[Provided information]

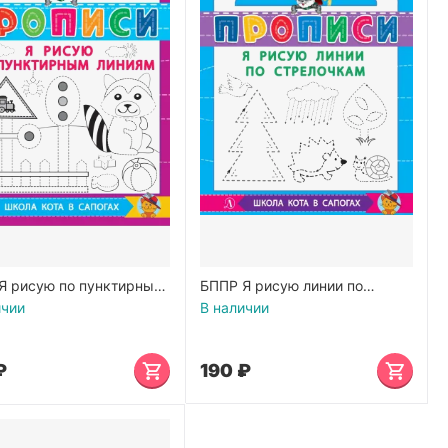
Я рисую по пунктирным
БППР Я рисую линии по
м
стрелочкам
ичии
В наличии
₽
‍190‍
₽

[/Provided information]
[Provided information]

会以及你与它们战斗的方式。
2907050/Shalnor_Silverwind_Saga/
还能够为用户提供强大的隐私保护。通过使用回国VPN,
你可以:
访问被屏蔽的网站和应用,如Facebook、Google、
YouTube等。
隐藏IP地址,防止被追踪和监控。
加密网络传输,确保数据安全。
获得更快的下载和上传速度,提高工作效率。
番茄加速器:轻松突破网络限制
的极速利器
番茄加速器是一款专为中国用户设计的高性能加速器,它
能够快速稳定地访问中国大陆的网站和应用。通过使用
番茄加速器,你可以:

[/Provided information]
[Provided information]

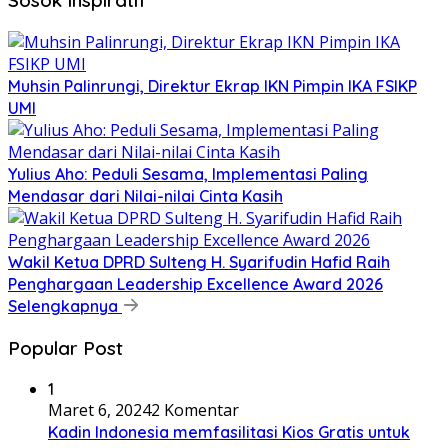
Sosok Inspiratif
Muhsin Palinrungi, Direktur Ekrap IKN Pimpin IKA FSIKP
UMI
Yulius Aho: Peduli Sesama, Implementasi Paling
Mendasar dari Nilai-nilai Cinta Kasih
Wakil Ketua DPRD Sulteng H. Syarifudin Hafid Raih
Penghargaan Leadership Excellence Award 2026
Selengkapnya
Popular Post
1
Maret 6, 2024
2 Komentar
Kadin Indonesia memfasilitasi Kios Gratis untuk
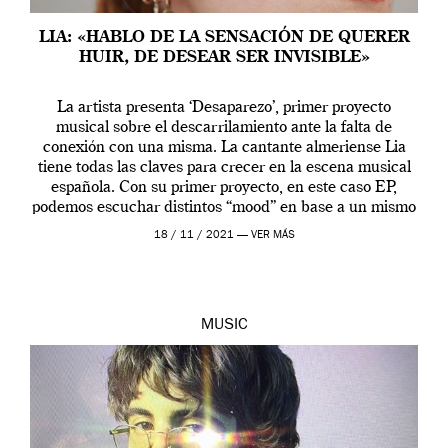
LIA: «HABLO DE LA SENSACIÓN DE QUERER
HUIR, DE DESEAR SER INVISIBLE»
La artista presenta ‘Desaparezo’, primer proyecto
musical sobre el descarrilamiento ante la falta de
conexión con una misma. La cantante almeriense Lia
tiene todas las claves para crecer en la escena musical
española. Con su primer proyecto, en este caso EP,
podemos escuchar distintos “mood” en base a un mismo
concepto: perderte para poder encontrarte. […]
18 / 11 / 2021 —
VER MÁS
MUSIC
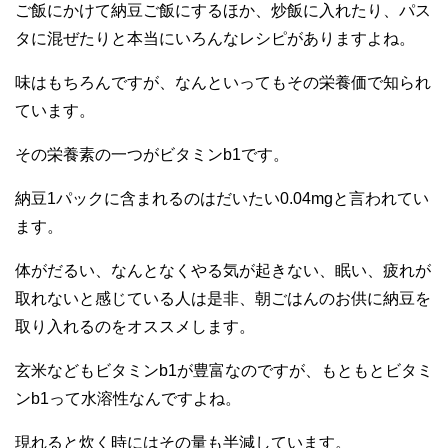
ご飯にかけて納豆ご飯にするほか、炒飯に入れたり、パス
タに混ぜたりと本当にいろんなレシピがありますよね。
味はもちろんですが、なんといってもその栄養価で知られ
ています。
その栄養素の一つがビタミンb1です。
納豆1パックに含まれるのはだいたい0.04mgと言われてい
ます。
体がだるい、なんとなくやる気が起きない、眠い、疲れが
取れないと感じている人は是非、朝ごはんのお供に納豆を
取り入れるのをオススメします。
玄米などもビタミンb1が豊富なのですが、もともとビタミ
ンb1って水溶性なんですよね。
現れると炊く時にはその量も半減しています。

[/Provided information]

### The problem
In the listing above, find the line containing "Popular Post" and the line containing "玄米などもビタミンb1が豊富なのですが、もともとビタミ", then write out both of them and every line between, exactly, with no pictures.

### Answer box
Popular Post
1
Maret 6, 2024
2 Komentar
Kadin Indonesia memfasilitasi Kios Gratis untuk
LIA: «HABLO DE LA SENSACIÓN DE QUERER
HUIR, DE DESEAR SER INVISIBLE»
La artista presenta ‘Desaparezo’, primer proyecto
musical sobre el descarrilamiento ante la falta de
conexión con una misma. La cantante almeriense Lia
tiene todas las claves para crecer en la escena musical
española. Con su primer proyecto, en este caso EP,
podemos escuchar distintos “mood” en base a un mismo
concepto: perderte para poder encontrarte. […]
18 / 11 / 2021 —
VER MÁS
MUSIC
ご飯にかけて納豆ご飯にするほか、炒飯に入れたり、パス
タに混ぜたりと本当にいろんなレシピがありますよね。
味はもちろんですが、なんといってもその栄養価で知られ
ています。
その栄養素の一つがビタミンb1です。
納豆1パックに含まれるのはだいたい0.04mgと言われてい
ます。
体がだるい、なんとなくやる気が起きない、眠い、疲れが
取れないと感じている人は是非、朝ごはんのお供に納豆を
取り入れるのをオススメします。
玄米などもビタミンb1が豊富なのですが、もともとビタミ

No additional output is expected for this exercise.